◆ Job
Present each line of the entries below that holds the word "CreationDate".

(Electronics engineering source data)
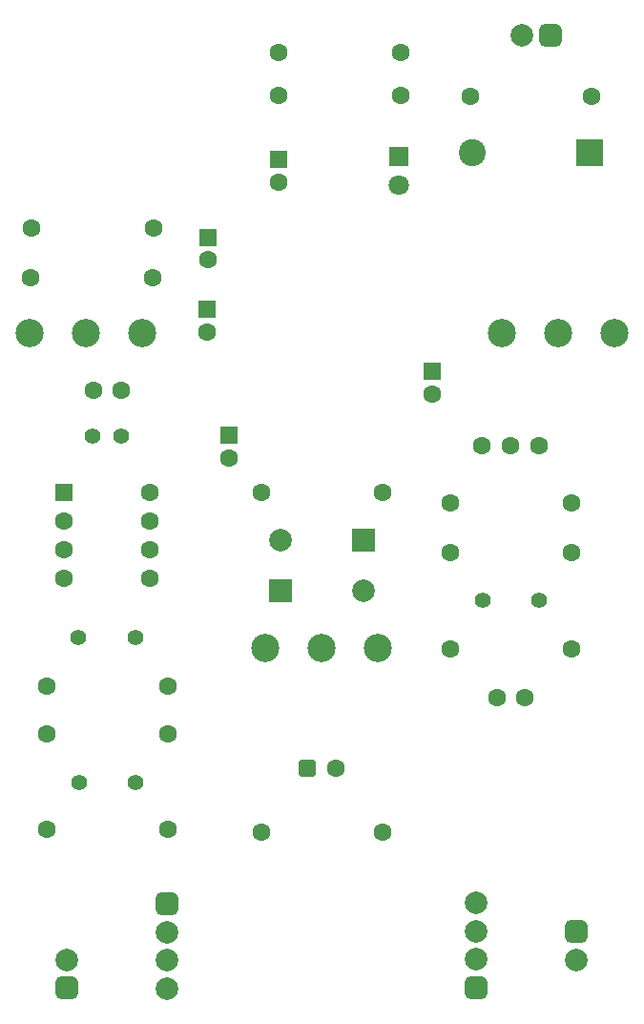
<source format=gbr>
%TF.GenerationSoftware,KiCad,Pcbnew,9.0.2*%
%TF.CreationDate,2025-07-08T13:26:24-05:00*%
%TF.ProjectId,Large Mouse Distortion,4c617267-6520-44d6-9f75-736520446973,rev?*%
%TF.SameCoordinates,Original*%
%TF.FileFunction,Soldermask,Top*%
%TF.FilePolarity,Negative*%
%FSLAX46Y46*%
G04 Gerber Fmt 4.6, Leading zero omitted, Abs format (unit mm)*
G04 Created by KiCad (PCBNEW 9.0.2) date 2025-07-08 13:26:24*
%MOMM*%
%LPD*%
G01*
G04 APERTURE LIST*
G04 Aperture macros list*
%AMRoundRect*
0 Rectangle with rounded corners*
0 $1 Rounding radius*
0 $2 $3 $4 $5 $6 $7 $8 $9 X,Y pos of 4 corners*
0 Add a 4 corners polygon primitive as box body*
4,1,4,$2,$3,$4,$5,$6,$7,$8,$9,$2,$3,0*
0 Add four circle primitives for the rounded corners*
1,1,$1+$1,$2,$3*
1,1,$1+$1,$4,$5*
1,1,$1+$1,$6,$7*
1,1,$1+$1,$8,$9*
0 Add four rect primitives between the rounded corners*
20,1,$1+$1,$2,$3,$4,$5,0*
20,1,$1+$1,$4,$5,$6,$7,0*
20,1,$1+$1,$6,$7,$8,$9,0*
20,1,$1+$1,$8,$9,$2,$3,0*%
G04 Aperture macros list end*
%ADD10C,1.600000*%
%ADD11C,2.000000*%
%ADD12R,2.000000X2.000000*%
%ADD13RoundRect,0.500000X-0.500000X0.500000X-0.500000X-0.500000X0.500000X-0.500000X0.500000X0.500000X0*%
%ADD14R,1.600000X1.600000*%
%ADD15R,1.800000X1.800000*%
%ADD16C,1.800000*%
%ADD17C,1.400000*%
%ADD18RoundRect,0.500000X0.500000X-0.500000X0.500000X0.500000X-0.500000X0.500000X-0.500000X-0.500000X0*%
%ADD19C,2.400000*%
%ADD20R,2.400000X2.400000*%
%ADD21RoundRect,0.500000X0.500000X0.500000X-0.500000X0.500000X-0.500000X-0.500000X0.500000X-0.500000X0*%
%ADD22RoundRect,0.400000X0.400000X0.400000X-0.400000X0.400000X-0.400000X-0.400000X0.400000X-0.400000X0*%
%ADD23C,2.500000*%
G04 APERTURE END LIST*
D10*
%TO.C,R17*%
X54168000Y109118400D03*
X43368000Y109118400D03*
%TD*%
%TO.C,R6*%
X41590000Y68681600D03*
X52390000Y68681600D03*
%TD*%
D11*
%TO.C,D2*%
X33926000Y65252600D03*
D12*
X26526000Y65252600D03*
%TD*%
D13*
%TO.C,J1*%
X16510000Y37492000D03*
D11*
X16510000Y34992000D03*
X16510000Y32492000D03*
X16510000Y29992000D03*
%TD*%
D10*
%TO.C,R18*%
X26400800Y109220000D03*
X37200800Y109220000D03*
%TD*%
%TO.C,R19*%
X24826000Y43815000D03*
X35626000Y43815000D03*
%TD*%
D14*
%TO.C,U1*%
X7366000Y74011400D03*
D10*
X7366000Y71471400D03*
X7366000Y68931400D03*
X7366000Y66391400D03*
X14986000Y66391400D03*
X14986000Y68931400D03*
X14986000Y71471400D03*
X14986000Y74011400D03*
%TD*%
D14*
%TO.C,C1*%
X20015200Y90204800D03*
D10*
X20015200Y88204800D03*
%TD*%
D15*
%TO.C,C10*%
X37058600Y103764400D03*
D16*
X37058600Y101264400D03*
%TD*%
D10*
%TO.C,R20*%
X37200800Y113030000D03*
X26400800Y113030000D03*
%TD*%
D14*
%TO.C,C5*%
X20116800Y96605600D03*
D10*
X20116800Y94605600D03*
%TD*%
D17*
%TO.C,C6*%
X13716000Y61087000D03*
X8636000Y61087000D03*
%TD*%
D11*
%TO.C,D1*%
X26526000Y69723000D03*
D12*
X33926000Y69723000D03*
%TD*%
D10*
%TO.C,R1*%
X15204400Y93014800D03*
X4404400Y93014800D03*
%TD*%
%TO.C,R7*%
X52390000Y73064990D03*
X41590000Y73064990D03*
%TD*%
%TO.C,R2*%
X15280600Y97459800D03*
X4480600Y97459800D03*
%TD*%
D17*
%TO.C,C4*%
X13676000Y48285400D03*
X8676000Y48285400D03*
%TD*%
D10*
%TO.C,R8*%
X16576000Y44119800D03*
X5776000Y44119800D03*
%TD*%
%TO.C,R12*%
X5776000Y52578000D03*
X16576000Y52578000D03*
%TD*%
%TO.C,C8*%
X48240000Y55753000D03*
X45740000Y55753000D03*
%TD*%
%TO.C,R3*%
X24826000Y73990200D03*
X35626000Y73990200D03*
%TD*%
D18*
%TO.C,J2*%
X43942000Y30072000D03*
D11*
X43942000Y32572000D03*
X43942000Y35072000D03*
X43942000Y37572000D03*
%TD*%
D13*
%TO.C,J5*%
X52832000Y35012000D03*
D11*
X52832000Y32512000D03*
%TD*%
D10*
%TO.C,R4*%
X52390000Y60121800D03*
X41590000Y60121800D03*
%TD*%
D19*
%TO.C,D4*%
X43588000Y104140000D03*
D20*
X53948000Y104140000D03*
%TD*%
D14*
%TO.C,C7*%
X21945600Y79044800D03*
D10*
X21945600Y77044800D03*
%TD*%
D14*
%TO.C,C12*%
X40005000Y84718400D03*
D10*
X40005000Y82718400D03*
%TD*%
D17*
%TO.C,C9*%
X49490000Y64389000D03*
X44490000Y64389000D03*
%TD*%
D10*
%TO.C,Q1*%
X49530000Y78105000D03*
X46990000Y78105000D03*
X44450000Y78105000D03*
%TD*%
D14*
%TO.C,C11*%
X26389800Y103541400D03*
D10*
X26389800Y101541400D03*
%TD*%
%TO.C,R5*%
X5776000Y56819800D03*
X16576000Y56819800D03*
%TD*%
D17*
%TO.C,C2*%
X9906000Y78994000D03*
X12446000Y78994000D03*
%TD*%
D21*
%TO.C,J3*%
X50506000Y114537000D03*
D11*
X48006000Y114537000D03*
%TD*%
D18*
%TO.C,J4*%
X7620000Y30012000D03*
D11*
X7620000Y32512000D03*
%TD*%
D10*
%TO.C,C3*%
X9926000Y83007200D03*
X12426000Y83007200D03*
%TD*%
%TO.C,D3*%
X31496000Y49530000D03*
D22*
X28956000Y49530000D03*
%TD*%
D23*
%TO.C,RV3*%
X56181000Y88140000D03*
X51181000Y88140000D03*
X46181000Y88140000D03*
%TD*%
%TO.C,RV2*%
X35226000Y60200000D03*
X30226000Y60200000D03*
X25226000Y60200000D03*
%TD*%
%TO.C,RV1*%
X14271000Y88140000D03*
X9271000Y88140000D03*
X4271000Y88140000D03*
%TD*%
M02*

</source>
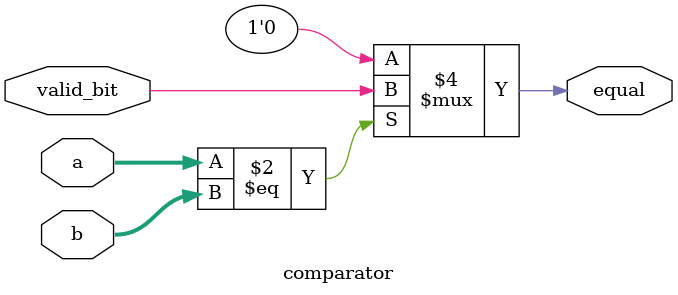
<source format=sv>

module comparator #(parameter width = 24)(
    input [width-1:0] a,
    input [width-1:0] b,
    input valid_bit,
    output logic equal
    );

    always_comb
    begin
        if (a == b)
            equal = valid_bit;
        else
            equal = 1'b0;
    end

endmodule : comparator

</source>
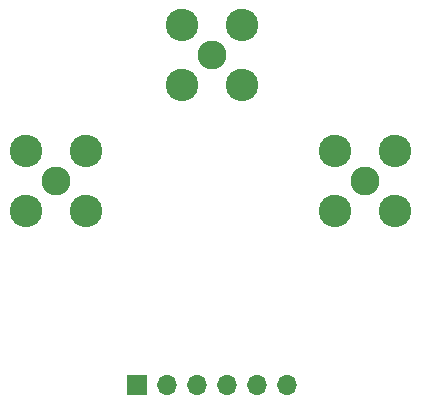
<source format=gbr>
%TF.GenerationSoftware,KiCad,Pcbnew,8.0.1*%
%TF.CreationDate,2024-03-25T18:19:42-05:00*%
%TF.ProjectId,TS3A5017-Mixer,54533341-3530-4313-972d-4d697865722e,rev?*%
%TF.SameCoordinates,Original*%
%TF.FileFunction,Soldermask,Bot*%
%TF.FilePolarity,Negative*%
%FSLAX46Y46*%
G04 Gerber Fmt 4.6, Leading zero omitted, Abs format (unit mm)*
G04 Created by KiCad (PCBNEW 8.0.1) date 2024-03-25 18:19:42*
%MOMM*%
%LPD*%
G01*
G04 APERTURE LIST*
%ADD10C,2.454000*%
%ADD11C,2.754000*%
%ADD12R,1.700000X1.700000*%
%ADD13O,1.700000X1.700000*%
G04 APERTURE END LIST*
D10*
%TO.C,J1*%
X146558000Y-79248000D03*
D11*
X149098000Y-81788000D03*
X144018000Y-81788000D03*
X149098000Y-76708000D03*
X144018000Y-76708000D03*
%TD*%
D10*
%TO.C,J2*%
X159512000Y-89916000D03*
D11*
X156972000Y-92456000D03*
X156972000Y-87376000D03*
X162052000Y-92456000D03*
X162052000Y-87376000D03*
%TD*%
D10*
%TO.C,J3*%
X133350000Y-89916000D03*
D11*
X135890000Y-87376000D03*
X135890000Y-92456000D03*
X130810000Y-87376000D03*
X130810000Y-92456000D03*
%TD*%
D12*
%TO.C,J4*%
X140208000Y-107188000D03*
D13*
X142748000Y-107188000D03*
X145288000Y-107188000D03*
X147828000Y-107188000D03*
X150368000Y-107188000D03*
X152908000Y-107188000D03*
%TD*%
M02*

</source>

◆ Task result
%TF.CreationDate,2025-07-08T13:26:24-05:00*%
%TF.CreationDate,2024-03-25T18:19:42-05:00*%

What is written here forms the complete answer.